Puerto Montt – Zittend in een twaalf uur durige busrit van Santiago naar Puerto Montt, beluister ik mijn mp3-player. Een oudere opgetutte dame zit naast me met haar schoudertas op haar schoot. Iedere keer heb ik mijn ‘Lonely Planet’ in een plastic tas op de grond van een bus liggen, gereed om opgepakt en doorgelezen te worden. Maar als ik in de bus zit, prefereer ik alleen muziek te luisteren, naar buiten te kijken en weg te dromen. Totdat een Chileense jongeman drugs in zijn bezit heeft en Chileense FBI-honden op hem afkomen.

Het wordt nacht, de hemel wordt pikkedonker en de busmeneer wilt mijn raamgordijn dichtdoen, terwijl ik naar de sterren kijk. Even later sluit ik mijn ogen en dommel ik in. Daarna open ik algauw mijn ogen. Mijn amiga Jillian slaapt in een stoel voor me, naast haar Chileense manlief Javier. Dromend kijk ik vanuit mijn raam naar buiten.
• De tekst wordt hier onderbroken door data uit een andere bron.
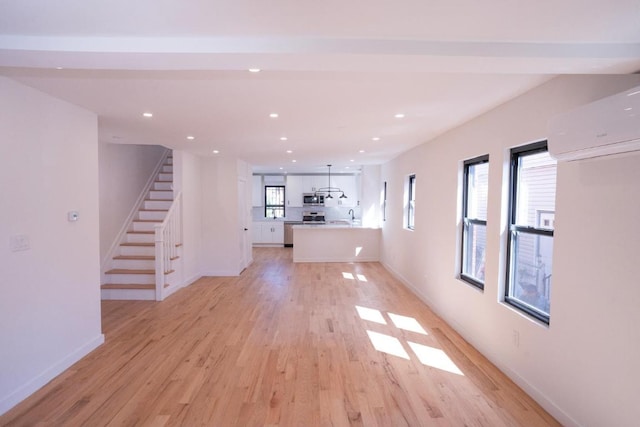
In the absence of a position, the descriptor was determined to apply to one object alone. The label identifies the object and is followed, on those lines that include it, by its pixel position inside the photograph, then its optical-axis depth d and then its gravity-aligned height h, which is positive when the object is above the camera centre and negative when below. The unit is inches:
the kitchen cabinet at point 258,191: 432.5 +10.6
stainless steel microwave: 430.6 +1.3
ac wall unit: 62.9 +16.2
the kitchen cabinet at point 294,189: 430.9 +14.1
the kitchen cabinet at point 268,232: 420.8 -42.1
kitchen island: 320.8 -41.1
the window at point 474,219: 139.6 -7.2
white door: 273.9 -21.3
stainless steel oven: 437.4 -22.9
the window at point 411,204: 237.6 -1.8
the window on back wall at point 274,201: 441.1 -2.3
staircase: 200.1 -40.6
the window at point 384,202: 307.8 -0.9
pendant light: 426.3 +12.3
Mijn droomwereld wordt lekgeprikt als mijn bio-alarm afgaat; ik moet hoognodig plassen. Ik houd het nog even vol totdat we tien kilometer van Puerto Montt zijn. Uiteindelijk staat de bus stil en ik sta direct op voor een plasbeurt. Met mijn tas loop ik naar voren om via de trap naar beneden te gaan.

Het toilet lacht me toe, maar de weg wordt geblokkeerd doordat de Chileense FBI met een labrador in de gang staat. Drugscontrole! Erg spannend moment is dit altijd. We wisselen van plek en de FBI-man loopt met de hond naar boven. Ondertussen geniet ik volop van mijn plasje op het krappe toilet. Opgelucht en wel loop ik met een lege blaas naar boven en ik ga op mijn plek zitten. De hond en de FBI zijn nog steeds op de eerste verdieping van de bus. De labrador is blij en loopt van de ene kant naar de ander. Hij kan niets vinden, maar toch is hij enthousiast om iets. Een tweede hond komt hier rondsnuffelen. Ook hij paradeert als een dolle, maar helaas, hij vindt niks.
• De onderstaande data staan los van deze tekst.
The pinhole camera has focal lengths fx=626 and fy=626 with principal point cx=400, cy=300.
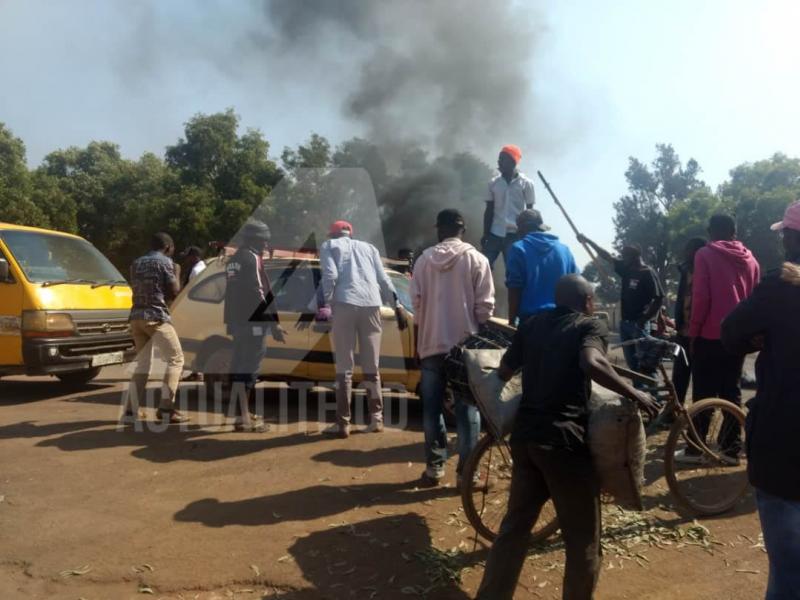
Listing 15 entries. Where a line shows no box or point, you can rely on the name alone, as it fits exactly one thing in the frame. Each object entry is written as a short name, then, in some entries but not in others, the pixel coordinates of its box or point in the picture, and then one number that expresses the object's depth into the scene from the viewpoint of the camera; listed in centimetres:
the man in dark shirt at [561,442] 267
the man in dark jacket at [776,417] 213
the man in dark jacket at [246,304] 577
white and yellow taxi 657
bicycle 362
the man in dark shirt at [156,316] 589
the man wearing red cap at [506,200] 546
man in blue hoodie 436
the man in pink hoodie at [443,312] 432
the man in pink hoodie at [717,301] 491
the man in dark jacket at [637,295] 673
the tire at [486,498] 357
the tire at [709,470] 405
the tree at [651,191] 4659
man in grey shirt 540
De eerste hond komt terug en loopt eerst naar voren dan naar achter en weer terug. Hij ruikt wat, dicht bij mij in de buurt, ik word zenuwachtig ondanks ik volledig onschuldig ben. Met de minuut kwispelt het dier zijn staart sneller en sneller. Hij besnuffelt een 50-jarige man met een cowboyhoed, maar het vierpotige dier loopt algauw verder. De hond loopt ietwat naar achter, van mij vandaan, snuffelt als een razende bij een jongeman. In één keer stopt de hond en gaat recht naast de stoel van deze man zitten, hem aankijkend met een uitstekende tong uit zijn mond. Waarom staat de hond stil?

De – ik schat – 27-jarige blonde man kijkt de hond aan, terwijl ik de man nieuwsgierig observeer. Plotseling kijkt hij mij aan. De mierda-ik-ben-gepakt-rode-wangetjes zijn nergens op zijn gezicht te bekennen. De FBI-man komt in actie en vraagt aan de man om met hem mee te lopen. Zodra hij buiten is, moet hij zijn backpack uit de bus pakken. Paar minuten later loopt de man terug naar zijn stoel, achternalopend door de FBI. Hij vist een pakket zo groot als een broodtrommel van zijn plek vandaan, loopt achter de FBI aan en mompelt maldito terwijl ze naar buiten lopen. De bus rijdt verder, zonder hem.